In 2018, Solve.Care took a step forward to bring blockchain technology to the masses. The platform partnered with one of the largest healthcare providers in the USA, Arizona Care Network (ACN), which has over 5,000 doctors and hundreds of thousands of users.
This spring, Changelly CEO Eric Benz talked to Pradeep Goel, CEO at Solve.Care. They discussed current issues of the Healthcare industry and how blockchain technology can resolve them.
Clinicoin project aims to build the largest blockchain-based health and wellness community in the world, and it seems that this noble dream is going to be live soon.
Clinicoin is a platform that will reward participants for their healthy lifestyle. Information and personal medical data will be stored in the system, which will allow it to better track the results and develop individual plans. Participants will receive tokens for performing “healthy” actions. Health software and application developers can connect to the Clinicoin platform and earn CLIN tokens when clients use their applications.
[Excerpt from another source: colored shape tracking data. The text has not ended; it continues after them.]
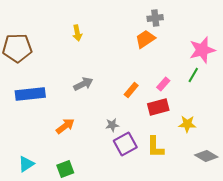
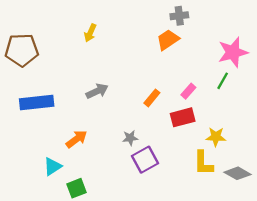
yellow arrow: (77, 33) -> (90, 33), turned 35
yellow L-shape: (155, 147) -> (203, 163), moved
cyan triangle: (26, 164) -> (53, 166), moved

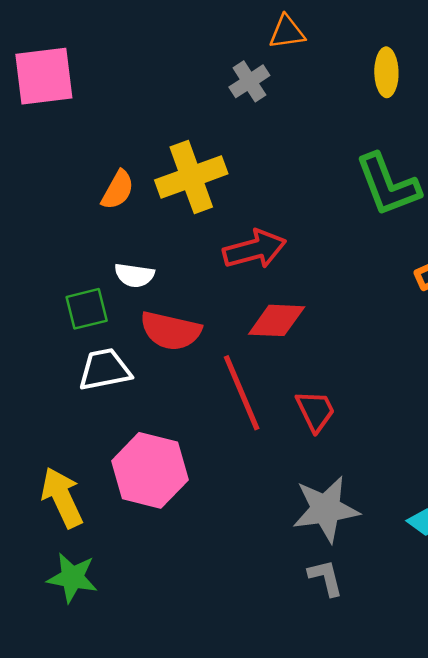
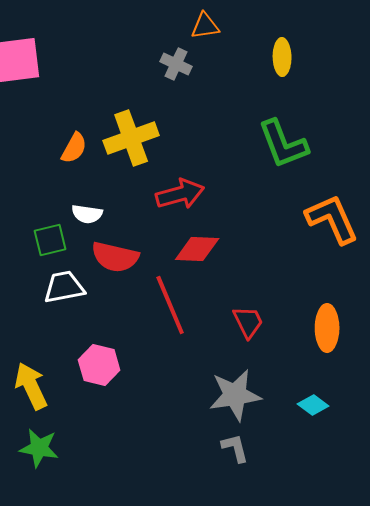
gray cross: (249, 81) -> (176, 64), turned -32
red trapezoid: (315, 411) -> (248, 322), moved
pink hexagon: (150, 470) -> (99, 365), size x0.7

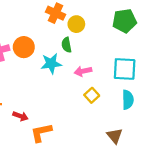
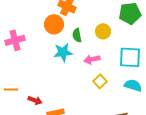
yellow circle: (76, 24) -> (103, 31), moved
orange circle: (24, 47) -> (54, 24), moved
cyan semicircle: (128, 100) -> (133, 85), turned -72

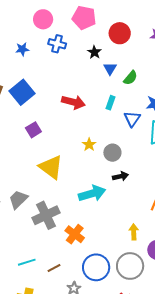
This is a chance for healthcare providers and researchers to enlarge their client base and collect useful data for research while offering tokens for information to users.
FarmaTrust is developing a fast, scalable, and secure blockchain solution that automates all stages of pharmaceutical product tracking in the supply chain.
The Zoi blockchain system created by the company helps minimize the costs and resources needed to monitor drugs fully. The platform integrates with existing corporate software solutions. It helps reduce the likelihood of destabilization of existing business processes, for example, due to disruption or delay in the supply of goods.
The platform uses a decentralized registry to store data on tracking medicines’ origin, smart contracts to automate legal product delivery, and artificial intelligence to predict drug needs. The platform provides services to governmental bodies and regulators, as well as to pharmaceutical companies, pharmacies, hospitals, etc.
BurstIQ is a blockchain-based project that offers decentralized solutions for the health industry. BurstIQ believes that users should own and manage their data, be ensured that their data is safe, and be able to help society with their data. That is why BurstIQ creates a proper environment for bringing its belief into reality.
The platform provides all the necessary tools to get health information exchange, enterprise data networks, care coordination, national health record networks, and much more. Among BurstIQ partners are the Chamber of Digital Commerce, Hitachi Vantara, Tribe Health, etc.
Future of Crypto and Blockchain in Healthcare
The projects mentioned above are the first steps towards integrating blockchain into medicine. Healthcare offers a huge field for the implementation of new ideas.
Healthcare is one of the most important sectors of our lives. And once blockchain steps into the industry in it’s full, we can get a transparent, globally available, and secure network that will organize medical data flawlessly.
Of course, when it comes to introducing new technology, economic feasibility plays a key role. But in medical blockchain startups, everyone wins – not only patients but also clinics and insurance companies.